When you start to put on weight, the existing fat cells become filled up and if you keep gaining, new fat cells will be created. They will stay with you forever and ever!
Imagine if you managed to get back to the weight you were in your youth: even then you would have more fat cells than before. To stay underweight, these cells have to be smaller than normal, which is not easy for your body to do. That is why it's so critical to watch your calorie intake, so the fat cells don't expand again.
6. There's a difference in calorie burning between women and men
Generally, this holds. Men usually use more energy than women, and this occurs from birth itself. The main cause is that men tend to have a greater muscle mass and a higher amount of testosterone, which helps to maintain and form new muscles more readily. On the other hand, women generally have a higher fat percentage which is important for bearing children.
If the same food is given to both sexes, men will likely slim down more quickly. In the beginning, the man may even put on a bit of weight, but eventually, the pattern will switch.
A person taking my diet program began going to the gym and surprisingly put on half a kilo in two weeks even while sticking to the diet. How come? I'll tell you! Exercises like strength training help to build muscles in different parts of the body, which then adds a slight weight increase. It's the muscles that use up much of the energy in our bodies, and the more muscle we have, the more calories are burned without any extra motion. Exciting, isn't it?

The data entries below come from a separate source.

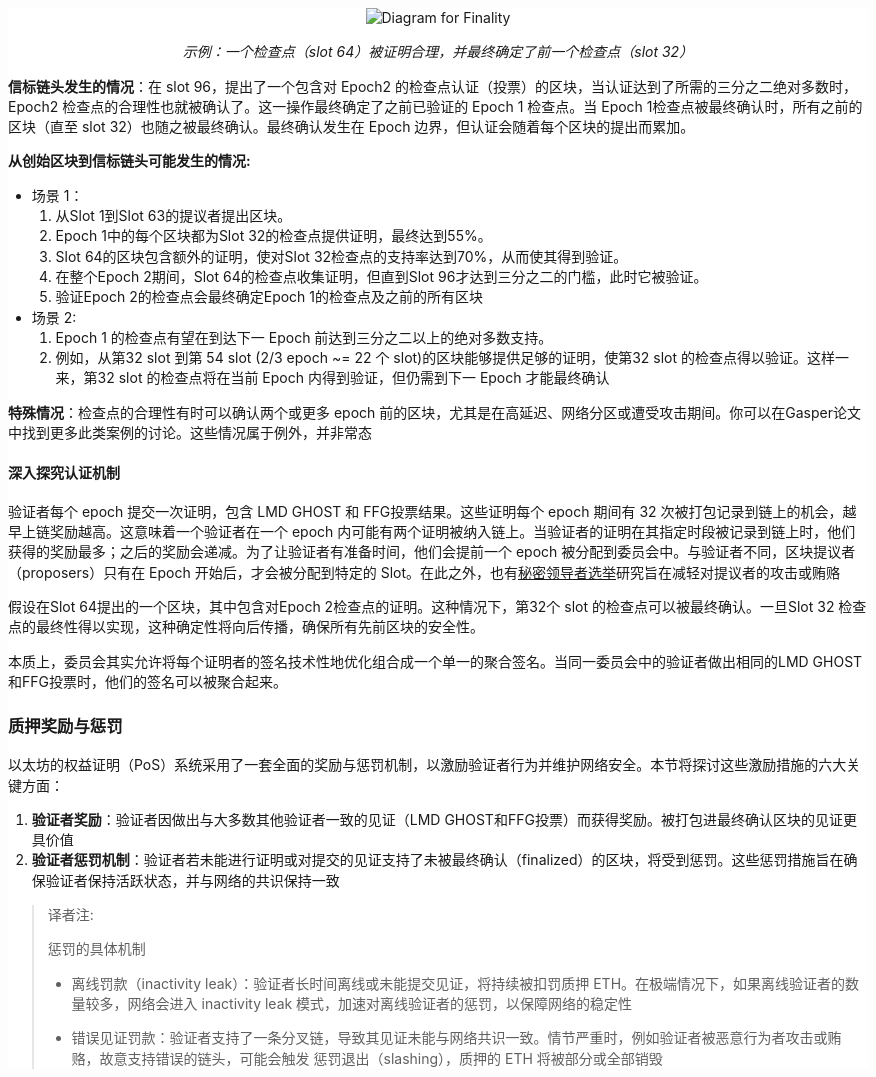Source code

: <a id="img_finality"></a>
<figure class="diagram" style="text-align:center">

![Diagram for Finality](../../images/cl/finalization.png)

<figcaption>

_示例：一个检查点（slot 64）被证明合理，并最终确定了前一个检查点（slot 32）_

</figcaption>
</figure>

**信标链头发生的情况**：在 slot 96，提出了一个包含对 Epoch2 的检查点认证（投票）的区块，当认证达到了所需的三分之二绝对多数时，Epoch2 检查点的合理性也就被确认了。这一操作最终确定了之前已验证的 Epoch 1 检查点。当 Epoch 1检查点被最终确认时，所有之前的区块（直至 slot 32）也随之被最终确认。最终确认发生在 Epoch 边界，但认证会随着每个区块的提出而累加。

**从创始区块到信标链头可能发生的情况:**
- 场景 1：
    1. 从Slot 1到Slot 63的提议者提出区块。
    2. Epoch 1中的每个区块都为Slot 32的检查点提供证明，最终达到55%。
    3. Slot 64的区块包含额外的证明，使对Slot 32检查点的支持率达到70%，从而使其得到验证。
    4. 在整个Epoch 2期间，Slot 64的检查点收集证明，但直到Slot 96才达到三分之二的门槛，此时它被验证。
    5. 验证Epoch 2的检查点会最终确定Epoch 1的检查点及之前的所有区块
- 场景 2:
    1. Epoch 1 的检查点有望在到达下一 Epoch 前达到三分之二以上的绝对多数支持。
    2. 例如，从第32 slot 到第 54 slot (2/3 epoch ~= 22 个 slot)的区块能够提供足够的证明，使第32 slot 的检查点得以验证。这样一来，第32 slot 的检查点将在当前 Epoch 内得到验证，但仍需到下一 Epoch 才能最终确认

**特殊情况**：检查点的合理性有时可以确认两个或更多 epoch 前的区块，尤其是在高延迟、网络分区或遭受攻击期间。你可以在Gasper论文中找到更多此类案例的讨论。这些情况属于例外，并非常态

#### 深入探究认证机制
验证者每个 epoch 提交一次证明，包含 LMD GHOST 和 FFG投票结果。这些证明每个 epoch 期间有 32 次被打包记录到链上的机会，越早上链奖励越高。这意味着一个验证者在一个 epoch 内可能有两个证明被纳入链上。当验证者的证明在其指定时段被记录到链上时，他们获得的奖励最多；之后的奖励会递减。为了让验证者有准备时间，他们会提前一个 epoch 被分配到委员会中。与验证者不同，区块提议者（proposers）只有在 Epoch 开始后，才会被分配到特定的 Slot。在此之外，也有[秘密领导者选举](https://ethresear.ch/t/low-overhead-secret-single-leader-election/5994)研究旨在减轻对提议者的攻击或贿赂

假设在Slot 64提出的一个区块，其中包含对Epoch 2检查点的证明。这种情况下，第32个 slot 的检查点可以被最终确认。一旦Slot 32 检查点的最终性得以实现，这种确定性将向后传播，确保所有先前区块的安全性。

本质上，委员会其实允许将每个证明者的签名技术性地优化组合成一个单一的聚合签名。当同一委员会中的验证者做出相同的LMD GHOST和FFG投票时，他们的签名可以被聚合起来。

### 质押奖励与惩罚
以太坊的权益证明（PoS）系统采用了一套全面的奖励与惩罚机制，以激励验证者行为并维护网络安全。本节将探讨这些激励措施的六大关键方面：

1. **验证者奖励**：验证者因做出与大多数其他验证者一致的见证（LMD GHOST和FFG投票）而获得奖励。被打包进最终确认区块的见证更具价值
2. **验证者惩罚机制**：验证者若未能进行证明或对提交的见证支持了未被最终确认（finalized）的区块，将受到惩罚。这些惩罚措施旨在确保验证者保持活跃状态，并与网络的共识保持一致
> 译者注:
> 
> 惩罚的具体机制
>
>- 离线罚款（inactivity leak）：验证者长时间离线或未能提交见证，将持续被扣罚质押 ETH。在极端情况下，如果离线验证者的数量较多，网络会进入 inactivity leak 模式，加速对离线验证者的惩罚，以保障网络的稳定性
> 
> - 错误见证罚款：验证者支持了一条分叉链，导致其见证未能与网络共识一致。情节严重时，例如验证者被恶意行为者攻击或贿赂，故意支持错误的链头，可能会触发 惩罚退出（slashing），质押的 ETH 将被部分或全部销毁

You can't expect to sprout half a kilogram of muscle in an instant and start shedding the pounds right away. It often takes a few months before you start to see the results. This progress will halt if you keep using the same weights and challenge yourself with the same exercises. So don't worry if the number on the scale doesn't budge in the first couple of weeks of strength training. Keep up your healthy eating and you'll soon reap the rewards: the extra muscle will make a big difference in how many calories you burn each day.